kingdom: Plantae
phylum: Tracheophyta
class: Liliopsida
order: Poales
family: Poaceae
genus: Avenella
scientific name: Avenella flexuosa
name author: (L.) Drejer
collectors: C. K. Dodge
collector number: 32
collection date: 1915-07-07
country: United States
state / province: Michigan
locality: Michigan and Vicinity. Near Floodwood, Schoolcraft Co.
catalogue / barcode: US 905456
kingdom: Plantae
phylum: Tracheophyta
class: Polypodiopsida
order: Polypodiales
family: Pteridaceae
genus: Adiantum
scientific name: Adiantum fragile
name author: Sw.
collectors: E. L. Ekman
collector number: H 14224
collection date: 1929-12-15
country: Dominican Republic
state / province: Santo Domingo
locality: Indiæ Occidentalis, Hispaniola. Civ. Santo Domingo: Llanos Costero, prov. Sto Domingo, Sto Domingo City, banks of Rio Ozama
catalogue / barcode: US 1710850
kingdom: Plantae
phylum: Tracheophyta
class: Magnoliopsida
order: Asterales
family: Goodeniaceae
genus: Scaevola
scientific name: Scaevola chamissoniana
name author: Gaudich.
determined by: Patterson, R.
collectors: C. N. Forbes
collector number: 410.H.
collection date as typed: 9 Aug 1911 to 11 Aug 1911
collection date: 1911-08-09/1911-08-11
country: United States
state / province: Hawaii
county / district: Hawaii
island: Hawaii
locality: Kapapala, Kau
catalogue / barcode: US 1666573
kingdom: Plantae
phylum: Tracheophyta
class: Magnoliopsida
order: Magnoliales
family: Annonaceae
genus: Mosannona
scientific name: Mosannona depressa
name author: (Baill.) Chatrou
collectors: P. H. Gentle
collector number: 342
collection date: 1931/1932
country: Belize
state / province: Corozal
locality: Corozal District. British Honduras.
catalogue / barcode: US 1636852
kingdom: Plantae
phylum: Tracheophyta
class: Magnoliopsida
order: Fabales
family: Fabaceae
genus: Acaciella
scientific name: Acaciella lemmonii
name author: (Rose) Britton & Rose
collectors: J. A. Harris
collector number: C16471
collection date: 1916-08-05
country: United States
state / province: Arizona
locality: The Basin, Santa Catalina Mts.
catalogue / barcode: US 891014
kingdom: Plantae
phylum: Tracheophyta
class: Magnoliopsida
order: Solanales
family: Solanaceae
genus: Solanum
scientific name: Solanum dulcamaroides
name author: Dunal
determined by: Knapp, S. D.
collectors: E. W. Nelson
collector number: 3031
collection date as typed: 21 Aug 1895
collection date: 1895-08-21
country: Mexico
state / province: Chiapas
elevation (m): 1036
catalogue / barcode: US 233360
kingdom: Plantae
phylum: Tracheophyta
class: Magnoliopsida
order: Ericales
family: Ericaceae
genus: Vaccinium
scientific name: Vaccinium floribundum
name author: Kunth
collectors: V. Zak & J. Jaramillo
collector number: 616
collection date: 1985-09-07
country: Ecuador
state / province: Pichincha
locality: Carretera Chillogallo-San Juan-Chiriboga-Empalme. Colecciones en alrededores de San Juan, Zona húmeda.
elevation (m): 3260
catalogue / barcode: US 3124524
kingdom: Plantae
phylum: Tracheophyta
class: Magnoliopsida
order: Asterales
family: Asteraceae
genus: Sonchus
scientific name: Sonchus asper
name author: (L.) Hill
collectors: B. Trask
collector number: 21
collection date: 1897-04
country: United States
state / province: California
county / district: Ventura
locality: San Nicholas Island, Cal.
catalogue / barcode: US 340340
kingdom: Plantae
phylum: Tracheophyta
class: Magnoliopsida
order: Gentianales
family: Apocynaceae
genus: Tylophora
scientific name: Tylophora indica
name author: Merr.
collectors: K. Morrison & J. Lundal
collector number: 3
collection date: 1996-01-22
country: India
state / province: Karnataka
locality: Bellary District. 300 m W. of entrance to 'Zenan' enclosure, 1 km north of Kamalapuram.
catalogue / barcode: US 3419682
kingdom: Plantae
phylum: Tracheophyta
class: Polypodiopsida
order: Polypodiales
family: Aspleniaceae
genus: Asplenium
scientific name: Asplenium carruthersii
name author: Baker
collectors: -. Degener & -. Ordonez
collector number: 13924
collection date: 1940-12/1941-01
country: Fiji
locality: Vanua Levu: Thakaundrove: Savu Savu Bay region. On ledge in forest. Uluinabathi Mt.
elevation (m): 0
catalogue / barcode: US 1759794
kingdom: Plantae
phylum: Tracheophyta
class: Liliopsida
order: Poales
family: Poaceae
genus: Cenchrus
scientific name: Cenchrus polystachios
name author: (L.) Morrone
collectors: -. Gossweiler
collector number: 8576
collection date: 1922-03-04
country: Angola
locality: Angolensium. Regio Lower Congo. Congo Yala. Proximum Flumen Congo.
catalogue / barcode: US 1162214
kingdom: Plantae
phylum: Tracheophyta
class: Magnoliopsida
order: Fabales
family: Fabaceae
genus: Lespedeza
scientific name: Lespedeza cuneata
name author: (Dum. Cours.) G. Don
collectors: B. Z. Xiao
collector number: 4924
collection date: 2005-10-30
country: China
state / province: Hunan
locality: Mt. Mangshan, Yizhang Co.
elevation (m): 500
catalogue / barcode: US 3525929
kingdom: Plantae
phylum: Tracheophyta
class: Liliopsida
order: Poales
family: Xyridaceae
++++
= Short task =
Copy out all of the records above line for line, keeping every character the same.

= Solution =
kingdom: Plantae
phylum: Tracheophyta
class: Liliopsida
order: Poales
family: Poaceae
genus: Avenella
scientific name: Avenella flexuosa
name author: (L.) Drejer
collectors: C. K. Dodge
collector number: 32
collection date: 1915-07-07
country: United States
state / province: Michigan
locality: Michigan and Vicinity. Near Floodwood, Schoolcraft Co.
catalogue / barcode: US 905456
kingdom: Plantae
phylum: Tracheophyta
class: Polypodiopsida
order: Polypodiales
family: Pteridaceae
genus: Adiantum
scientific name: Adiantum fragile
name author: Sw.
collectors: E. L. Ekman
collector number: H 14224
collection date: 1929-12-15
country: Dominican Republic
state / province: Santo Domingo
locality: Indiæ Occidentalis, Hispaniola. Civ. Santo Domingo: Llanos Costero, prov. Sto Domingo, Sto Domingo City, banks of Rio Ozama
catalogue / barcode: US 1710850
kingdom: Plantae
phylum: Tracheophyta
class: Magnoliopsida
order: Asterales
family: Goodeniaceae
genus: Scaevola
scientific name: Scaevola chamissoniana
name author: Gaudich.
determined by: Patterson, R.
collectors: C. N. Forbes
collector number: 410.H.
collection date as typed: 9 Aug 1911 to 11 Aug 1911
collection date: 1911-08-09/1911-08-11
country: United States
state / province: Hawaii
county / district: Hawaii
island: Hawaii
locality: Kapapala, Kau
catalogue / barcode: US 1666573
kingdom: Plantae
phylum: Tracheophyta
class: Magnoliopsida
order: Magnoliales
family: Annonaceae
genus: Mosannona
scientific name: Mosannona depressa
name author: (Baill.) Chatrou
collectors: P. H. Gentle
collector number: 342
collection date: 1931/1932
country: Belize
state / province: Corozal
locality: Corozal District. British Honduras.
catalogue / barcode: US 1636852
kingdom: Plantae
phylum: Tracheophyta
class: Magnoliopsida
order: Fabales
family: Fabaceae
genus: Acaciella
scientific name: Acaciella lemmonii
name author: (Rose) Britton & Rose
collectors: J. A. Harris
collector number: C16471
collection date: 1916-08-05
country: United States
state / province: Arizona
locality: The Basin, Santa Catalina Mts.
catalogue / barcode: US 891014
kingdom: Plantae
phylum: Tracheophyta
class: Magnoliopsida
order: Solanales
family: Solanaceae
genus: Solanum
scientific name: Solanum dulcamaroides
name author: Dunal
determined by: Knapp, S. D.
collectors: E. W. Nelson
collector number: 3031
collection date as typed: 21 Aug 1895
collection date: 1895-08-21
country: Mexico
state / province: Chiapas
elevation (m): 1036
catalogue / barcode: US 233360
kingdom: Plantae
phylum: Tracheophyta
class: Magnoliopsida
order: Ericales
family: Ericaceae
genus: Vaccinium
scientific name: Vaccinium floribundum
name author: Kunth
collectors: V. Zak & J. Jaramillo
collector number: 616
collection date: 1985-09-07
country: Ecuador
state / province: Pichincha
locality: Carretera Chillogallo-San Juan-Chiriboga-Empalme. Colecciones en alrededores de San Juan, Zona húmeda.
elevation (m): 3260
catalogue / barcode: US 3124524
kingdom: Plantae
phylum: Tracheophyta
class: Magnoliopsida
order: Asterales
family: Asteraceae
genus: Sonchus
scientific name: Sonchus asper
name author: (L.) Hill
collectors: B. Trask
collector number: 21
collection date: 1897-04
country: United States
state / province: California
county / district: Ventura
locality: San Nicholas Island, Cal.
catalogue / barcode: US 340340
kingdom: Plantae
phylum: Tracheophyta
class: Magnoliopsida
order: Gentianales
family: Apocynaceae
genus: Tylophora
scientific name: Tylophora indica
name author: Merr.
collectors: K. Morrison & J. Lundal
collector number: 3
collection date: 1996-01-22
country: India
state / province: Karnataka
locality: Bellary District. 300 m W. of entrance to 'Zenan' enclosure, 1 km north of Kamalapuram.
catalogue / barcode: US 3419682
kingdom: Plantae
phylum: Tracheophyta
class: Polypodiopsida
order: Polypodiales
family: Aspleniaceae
genus: Asplenium
scientific name: Asplenium carruthersii
name author: Baker
collectors: -. Degener & -. Ordonez
collector number: 13924
collection date: 1940-12/1941-01
country: Fiji
locality: Vanua Levu: Thakaundrove: Savu Savu Bay region. On ledge in forest. Uluinabathi Mt.
elevation (m): 0
catalogue / barcode: US 1759794
kingdom: Plantae
phylum: Tracheophyta
class: Liliopsida
order: Poales
family: Poaceae
genus: Cenchrus
scientific name: Cenchrus polystachios
name author: (L.) Morrone
collectors: -. Gossweiler
collector number: 8576
collection date: 1922-03-04
country: Angola
locality: Angolensium. Regio Lower Congo. Congo Yala. Proximum Flumen Congo.
catalogue / barcode: US 1162214
kingdom: Plantae
phylum: Tracheophyta
class: Magnoliopsida
order: Fabales
family: Fabaceae
genus: Lespedeza
scientific name: Lespedeza cuneata
name author: (Dum. Cours.) G. Don
collectors: B. Z. Xiao
collector number: 4924
collection date: 2005-10-30
country: China
state / province: Hunan
locality: Mt. Mangshan, Yizhang Co.
elevation (m): 500
catalogue / barcode: US 3525929
kingdom: Plantae
phylum: Tracheophyta
class: Liliopsida
order: Poales
family: Xyridaceae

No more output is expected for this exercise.